'''

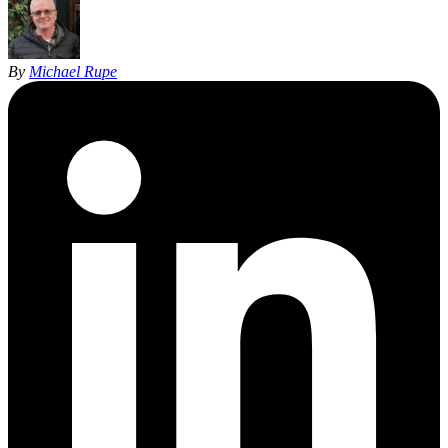
By
Michael Rupe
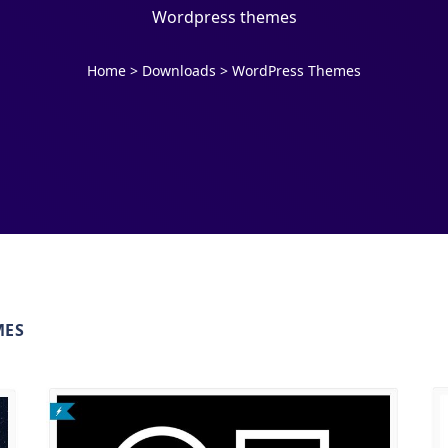
Wordpress themes
Home
>
Downloads
>
WordPress Themes
MES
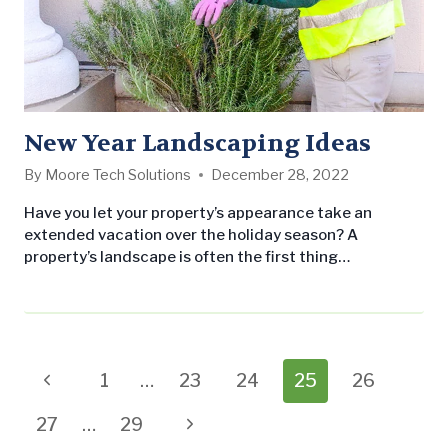
New Year Landscaping Ideas
By
Moore Tech Solutions
December 28, 2022
Have you let your property’s appearance take an
extended vacation over the holiday season? A
property’s landscape is often the first thing
prospective customers or tenants notice, and an
unkempt property can drive away those originally
interested individuals. If you’re looking outside your
office window and wondering what you can do to
increase your property’s curb appeal during 2018,
Page
Previous
1
…
23
24
25
26
you’ll…
navigation
Page
Next
27
…
29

'''

TASK DETAILS ▸
In the copy, include every line of the entries above exactly and none of the pictures.

RESULT ▸
By
Michael Rupe
Wordpress themes
Home
>
Downloads
>
WordPress Themes
MES
New Year Landscaping Ideas
By
Moore Tech Solutions
December 28, 2022
Have you let your property’s appearance take an
extended vacation over the holiday season? A
property’s landscape is often the first thing
prospective customers or tenants notice, and an
unkempt property can drive away those originally
interested individuals. If you’re looking outside your
office window and wondering what you can do to
increase your property’s curb appeal during 2018,
Page
Previous
1
…
23
24
25
26
you’ll…
navigation
Page
Next
27
…
29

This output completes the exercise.